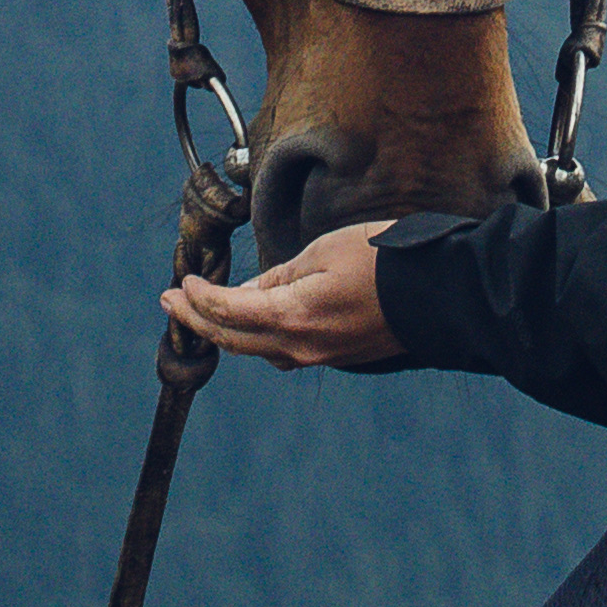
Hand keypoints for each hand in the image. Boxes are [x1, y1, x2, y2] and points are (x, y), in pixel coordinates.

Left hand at [166, 221, 398, 369]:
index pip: (227, 312)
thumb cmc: (382, 261)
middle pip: (232, 339)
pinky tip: (252, 321)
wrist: (437, 294)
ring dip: (225, 331)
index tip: (182, 281)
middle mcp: (300, 345)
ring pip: (257, 349)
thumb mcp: (322, 251)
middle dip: (196, 321)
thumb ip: (279, 275)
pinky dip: (257, 337)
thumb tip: (249, 292)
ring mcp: (319, 355)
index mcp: (293, 315)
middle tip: (169, 303)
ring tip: (203, 310)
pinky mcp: (335, 355)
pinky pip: (283, 351)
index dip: (198, 297)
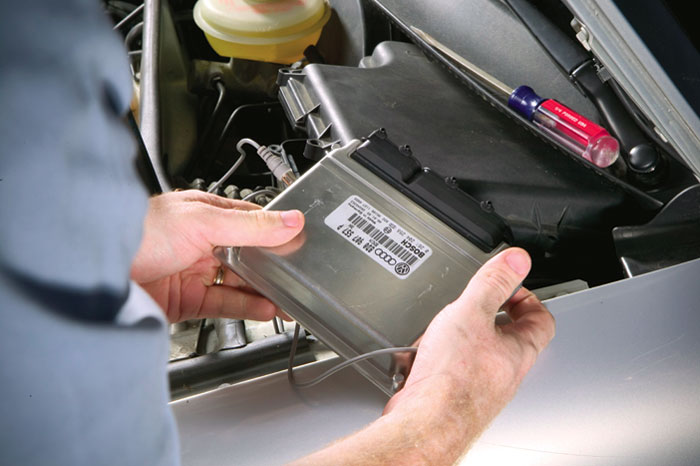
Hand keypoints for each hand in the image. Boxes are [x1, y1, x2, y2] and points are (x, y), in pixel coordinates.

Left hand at [130, 190, 303, 322]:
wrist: (97, 274)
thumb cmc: (137, 233)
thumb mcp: (202, 221)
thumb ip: (250, 225)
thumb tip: (290, 220)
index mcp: (205, 214)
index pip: (251, 222)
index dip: (276, 233)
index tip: (301, 245)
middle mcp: (200, 242)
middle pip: (247, 256)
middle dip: (273, 268)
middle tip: (300, 277)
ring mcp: (193, 272)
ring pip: (238, 283)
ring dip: (264, 291)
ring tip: (289, 298)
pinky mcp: (186, 301)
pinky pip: (224, 304)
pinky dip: (246, 307)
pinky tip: (265, 308)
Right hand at [292, 248, 553, 464]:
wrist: (425, 422)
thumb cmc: (452, 378)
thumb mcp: (472, 312)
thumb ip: (493, 282)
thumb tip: (517, 259)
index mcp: (519, 350)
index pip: (541, 319)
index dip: (526, 297)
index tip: (508, 286)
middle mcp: (504, 371)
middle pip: (506, 335)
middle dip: (484, 314)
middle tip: (471, 303)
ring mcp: (481, 386)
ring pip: (474, 351)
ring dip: (456, 336)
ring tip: (439, 329)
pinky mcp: (455, 395)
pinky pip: (449, 368)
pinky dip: (435, 356)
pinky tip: (420, 354)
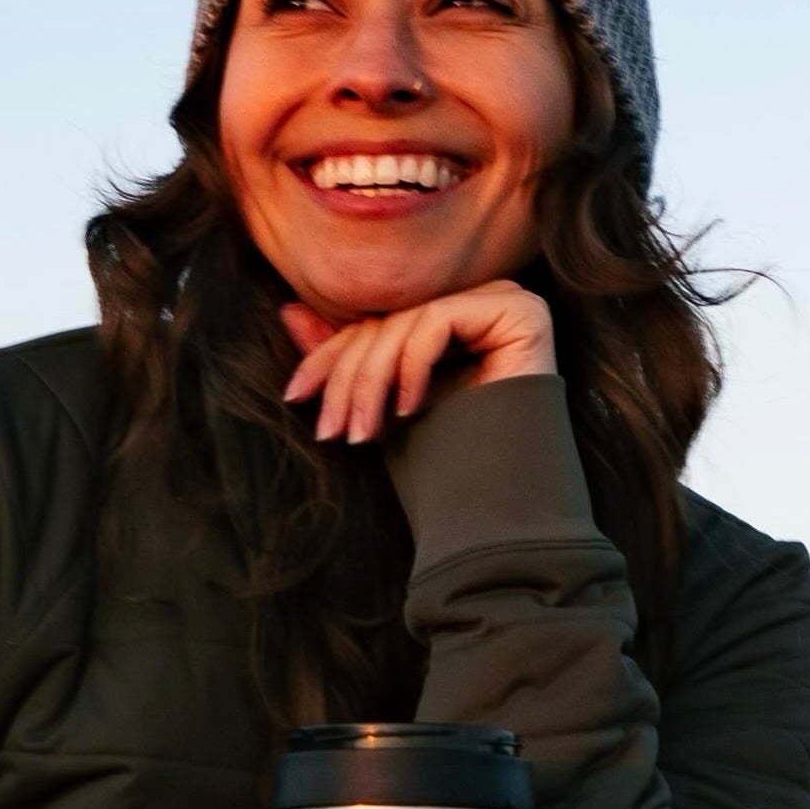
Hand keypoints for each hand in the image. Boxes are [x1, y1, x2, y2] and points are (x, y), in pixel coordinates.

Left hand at [276, 279, 555, 447]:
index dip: (330, 356)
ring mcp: (506, 302)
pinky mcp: (520, 312)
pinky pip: (437, 322)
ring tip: (362, 434)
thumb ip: (347, 355)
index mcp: (454, 319)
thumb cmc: (452, 461)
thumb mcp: (382, 404)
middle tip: (332, 430)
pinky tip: (409, 411)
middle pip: (391, 322)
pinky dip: (412, 367)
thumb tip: (289, 311)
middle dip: (349, 378)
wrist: (507, 506)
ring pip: (407, 323)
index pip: (380, 324)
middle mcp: (482, 303)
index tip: (296, 397)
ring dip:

_ _ _ _ _ _ _

**Aim of the task:**
Please, from the material above, copy only the lines from the line with "middle mcp: (504, 371)" up to and including the line with "pinky tip: (420, 354)", exactly as written.

**Exercise solution:**
middle mcp: (504, 371)
middle pip: (506, 335)
middle dip: (484, 314)
middle tip: (471, 303)
ring mcp: (481, 386)
ring pip: (474, 351)
ring dip: (456, 336)
ring tip: (439, 329)
pinky mcp: (455, 395)
pinky pip: (449, 368)
pinky dip: (435, 356)
pinky tip: (420, 354)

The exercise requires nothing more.